To the first item: As the CUDA documentation points out, in order to load and store data correctly, the address of each access must be evenly divisible by the size of the access. For example, an object of type float
has a size of four bytes, so it must be accessed at an address that is a multiple of four. If the alignment requirement is violated, data will be read and stored incorrectly, that is, the data becomes garbled.
For built-in non-compound types, the required alignment is equal to the size of the type, this is called "natural alignment". For user-defined compound types, such as structs, the required alignment is the alignment of the largest component type. This applies to the user-defined float3
type in the question, which has a four-byte alignment requirement as the largest component is of type float
. Programmers can increase the required alignment by use of the __align__()

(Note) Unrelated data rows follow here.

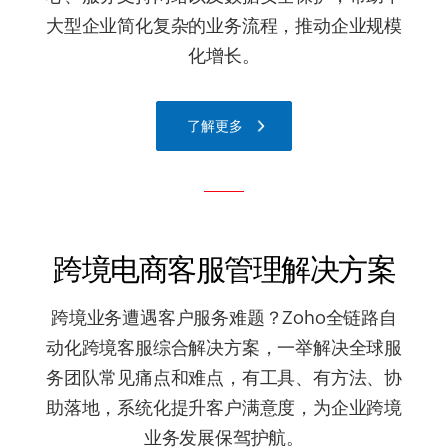
大型企业简化复杂的业务流程，推动企业规模
化增长。
了解更多
跨境电商客服管理解决方案
跨境业务遭遇客户服务难题？Zoho全链路自
动化跨境客服综合解决方案，一举解决全球服
务团队常见痛点和难点，有工具、有方法、协
助落地，系统化提升客户满意度，为企业跨境
业务发展保驾护航。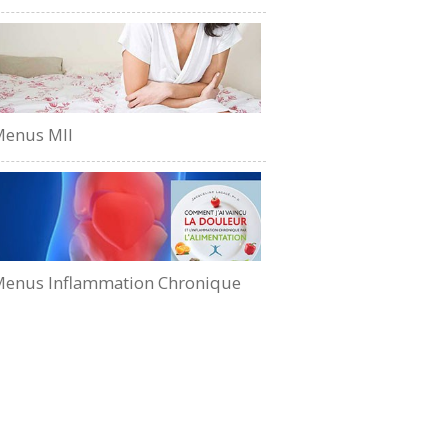
Menus MII
enus Inflammation Chronique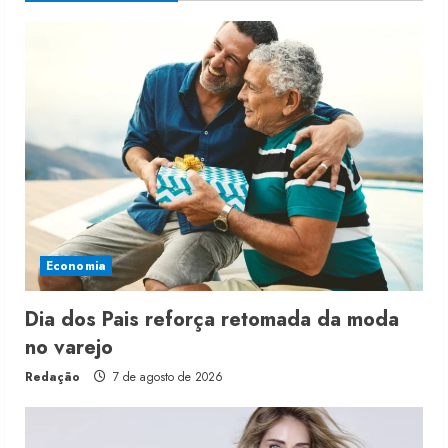
Economia
Dia dos Pais reforça retomada da moda
no varejo
Redação
7 de agosto de 2026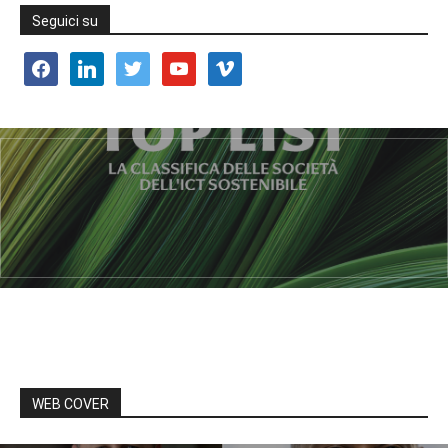
Seguici su
facebook
linkedin
twitter
youtube
vimeo
WEB COVER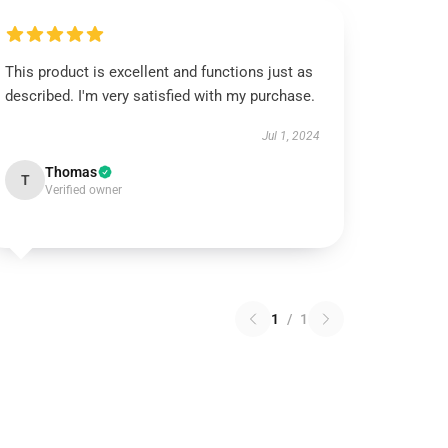
This product is excellent and functions just as
described. I'm very satisfied with my purchase.
Jul 1, 2024
Thomas
T
Verified owner
1
/
1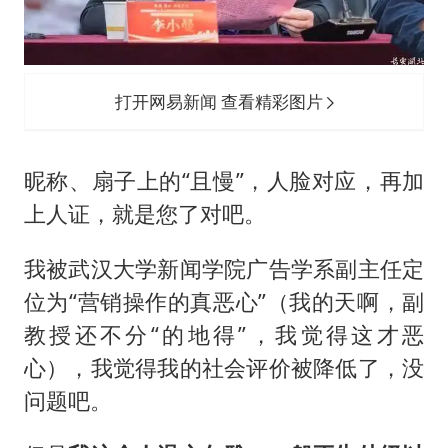
打开网易新闻 查看精彩图片
昵称、扇子上的“且慢”，人脸对应，再加
上人证，就是您了对吧。
我被武汉大学新闻学院广告学系副主任定
位为“营销操作的真恶心”（我的天啊，副
教授还不分“的地得”，我觉得这才恶
心），我觉得我的社会评价被降低了，没
问题吧。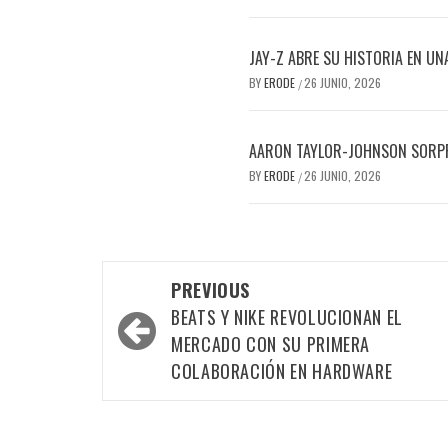
JAY-Z ABRE SU HISTORIA EN UN
BY
ERODE
26 JUNIO, 2026
/
AARON TAYLOR-JOHNSON SORPR
BY
ERODE
26 JUNIO, 2026
/
PREVIOUS
BEATS Y NIKE REVOLUCIONAN EL
MERCADO CON SU PRIMERA
COLABORACIÓN EN HARDWARE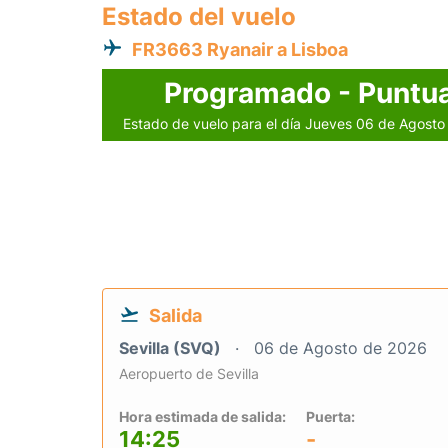
Estado del vuelo
FR3663 Ryanair a Lisboa
Programado - Puntua
Estado de vuelo para el día Jueves 06 de Agost
Salida
Sevilla (SVQ)
06 de Agosto de 2026
Aeropuerto de Sevilla
Hora estimada de salida:
Puerta:
14:25
-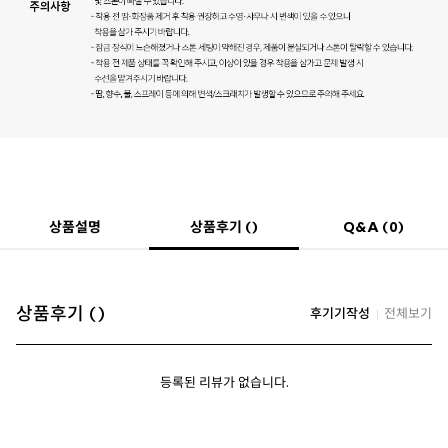
상품후기 ()
상품설명
Q&A (0)
상품후기 ()
후기기작성
전체보기
등록된 리뷰가 없습니다.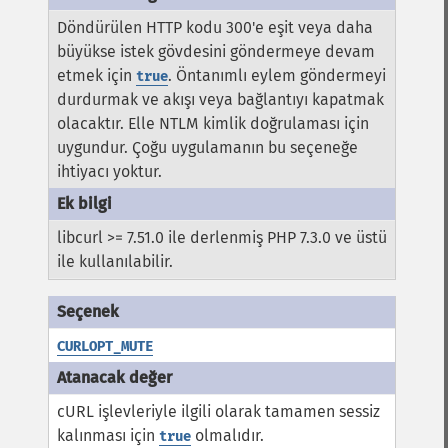
Döndürülen HTTP kodu 300'e eşit veya daha
büyükse istek gövdesini göndermeye devam
etmek için
. Öntanımlı eylem göndermeyi
true
durdurmak ve akışı veya bağlantıyı kapatmak
olacaktır. Elle NTLM kimlik doğrulaması için
uygundur. Çoğu uygulamanın bu seçeneğe
ihtiyacı yoktur.
libcurl >= 7.51.0 ile derlenmiş PHP 7.3.0 ve üstü
ile kullanılabilir.
CURLOPT_MUTE
cURL işlevleriyle ilgili olarak tamamen sessiz
kalınması için
olmalıdır.
true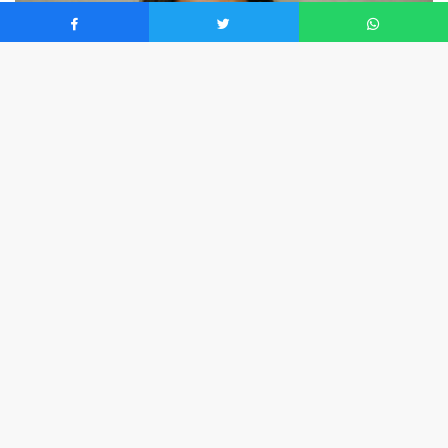
0
Genç Yönetici ve İş İnsanları Derneği (GYİAD) Yüksek
İstişare Kurulu üyesi ve Türkiye-Lüksemburg İş
Konseyi’nin kurucu Başkanı Pınar Eczacıbaşı yaşamını
kaybetti.
Pınar Eczacıbaşı, Eczacıbaşı Holding Yönetim Kurulu
Lideri Bülent Eczacıbaşı’nın kuzeniydi.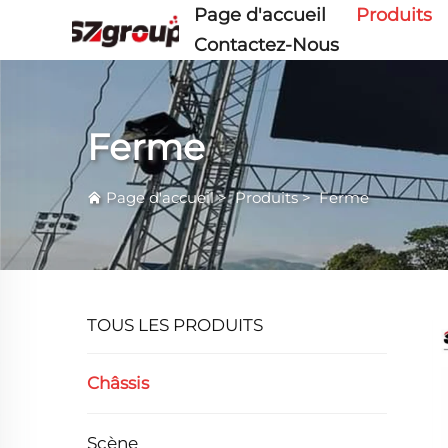
Page d'accueil
Produits
Contactez-Nous
Ferme
Page d'accueil
>
Produits
>
Ferme
TOUS LES PRODUITS
Châssis
Scène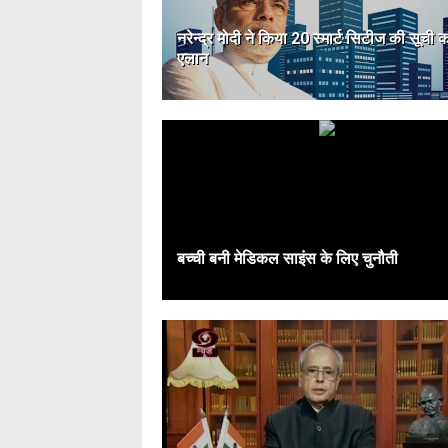
नरेन्द्र मोदी ने किया 20 स्मार्ट सिटीज की सूची 
एलान
बच्ची बनी मेडिकल साइंस के लिए चुनौती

attribute. See: How to specify alignment for global device variables in CUDA
For built-in compound types, CUDA requires alignment that is equal to the size of the compound type. For example, objects of types int2
and float2
must be aligned on a 8-byte boundary, while objects of types float4
and double2
must be aligned to a 16-byte boundary.
To the second item: The GPU is able to perform aligned 4-byte, 8-byte, and 16-byte accesses, and in general, the wider each access the higher the overall memory throughput. A vastly simplified view of the GPU hardware is that there are fixed-sized queues inside the hardware that track each memory access. The wider each memory access, the larger the total amount of bytes that can be queued up for transfer, which in turn improves latency tolerance and overall memory throughput.
For this reason I would suggest switching, if possible, from a custom float3
type to the built-in float4
type. The former will cause data to be loaded in chunks of four bytes, while the latter allows data to be loaded in chunks of 16 bytes.